**YOUR ASSIGNMENT**:
Starting at the line containing "Which category has" and ending at the line containing "Combined, what portion", express the lines of the items below as a numbered list with blank lines omitted. Leave the pictures out of the list.

─── DATA TO PROCESS

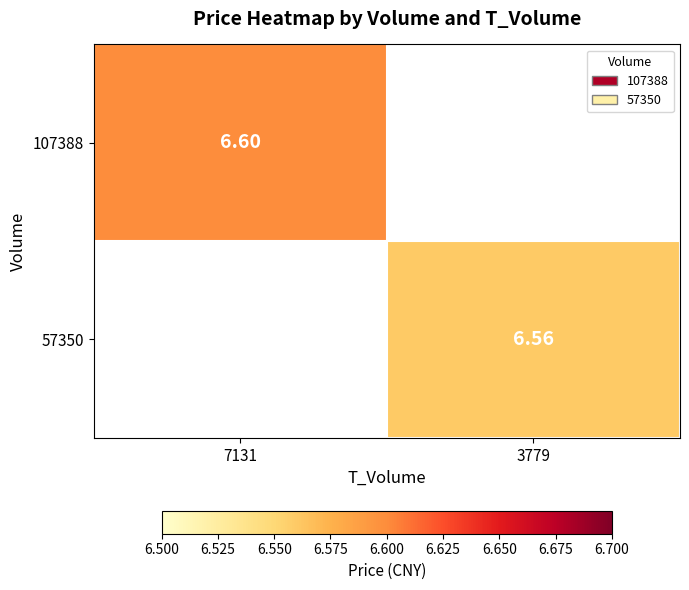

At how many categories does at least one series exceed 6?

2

──────
─── DATA TO PROCESS

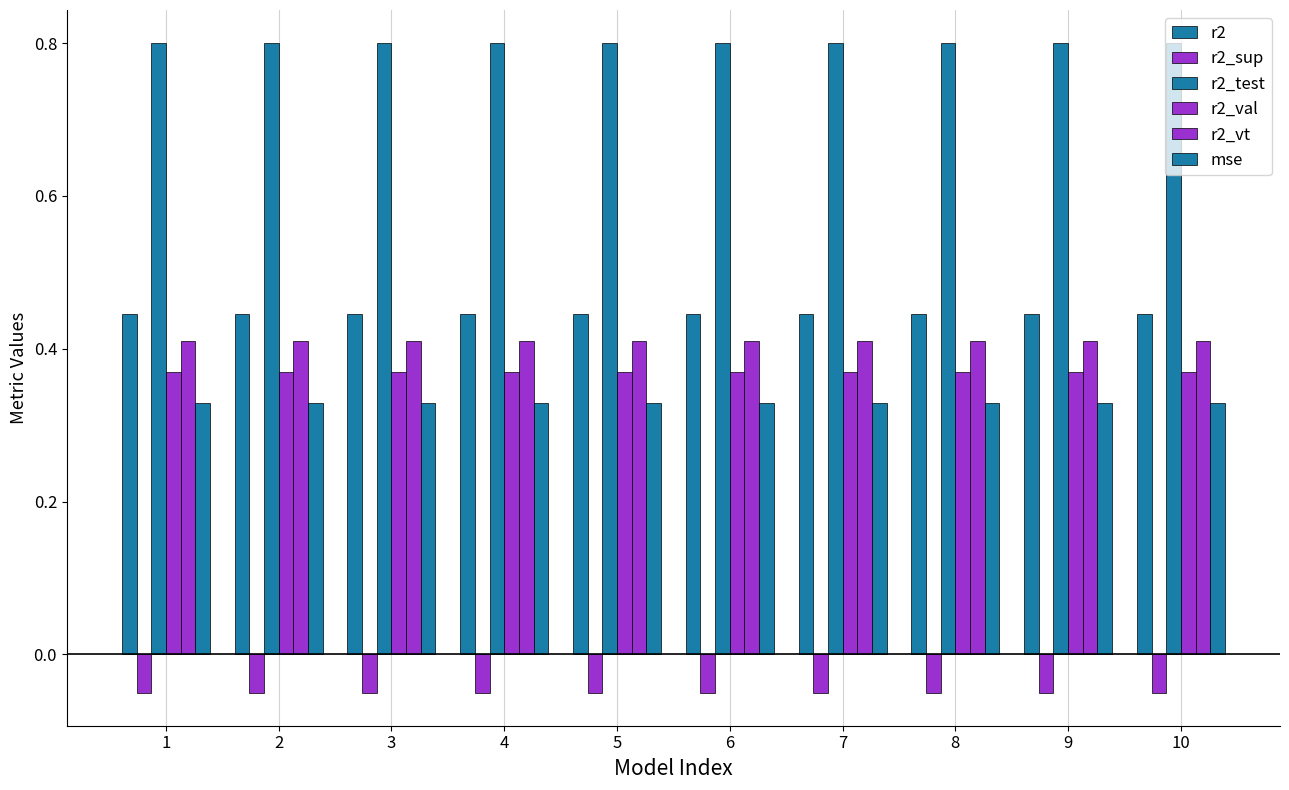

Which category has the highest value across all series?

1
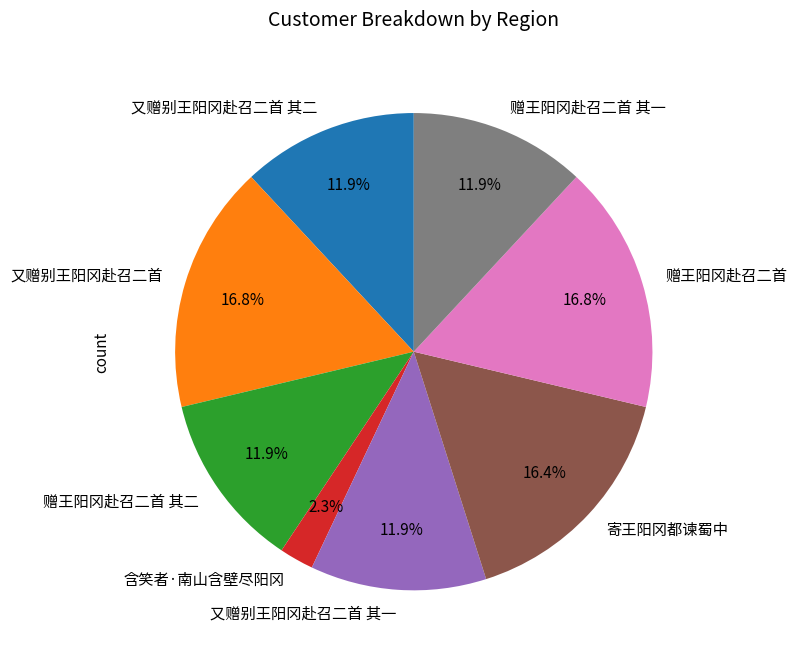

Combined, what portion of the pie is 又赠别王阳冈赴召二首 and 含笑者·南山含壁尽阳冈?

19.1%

──────
─── DATA TO PROCESS

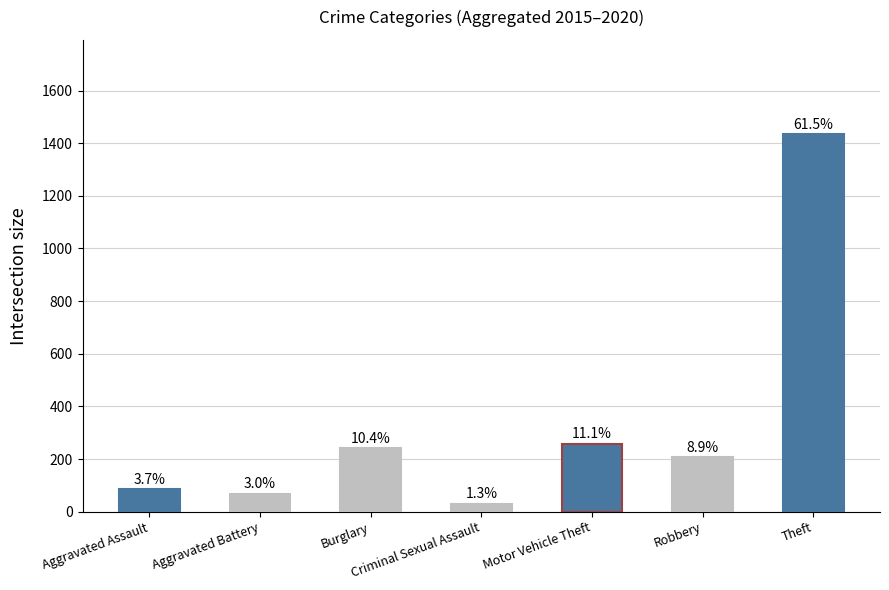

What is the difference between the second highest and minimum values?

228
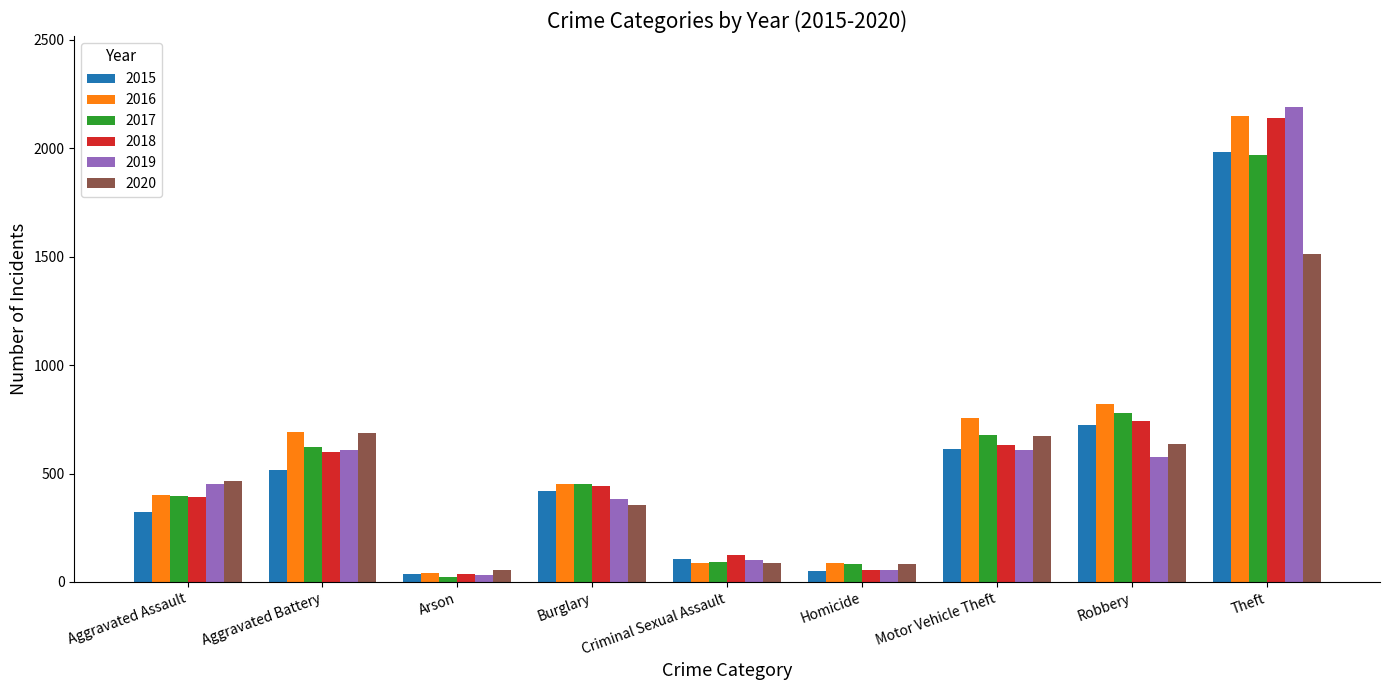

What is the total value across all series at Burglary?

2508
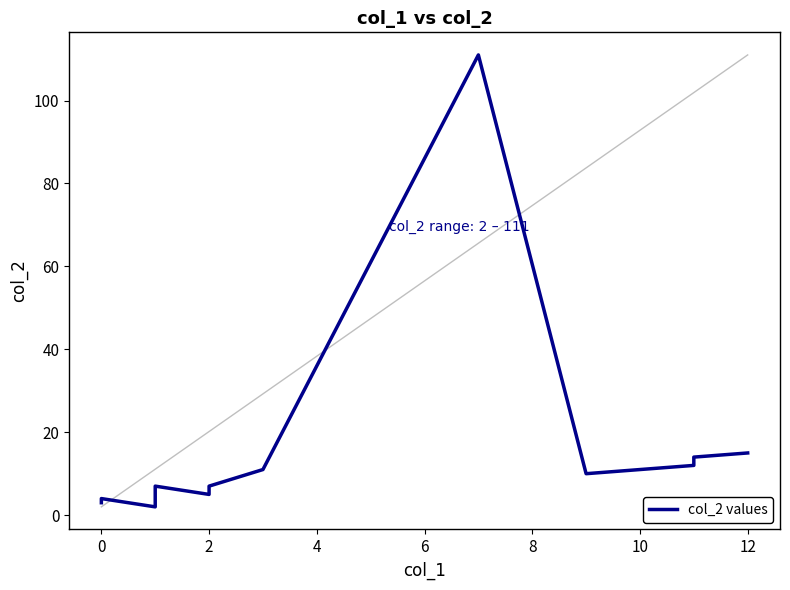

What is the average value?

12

──────

**OUTPUT OF THE EXERCISE**:
1. Which category has the highest value across all series?
2. 1
3. Combined, what portion of the pie is 又赠别王阳冈赴召二首 and 含笑者·南山含壁尽阳冈?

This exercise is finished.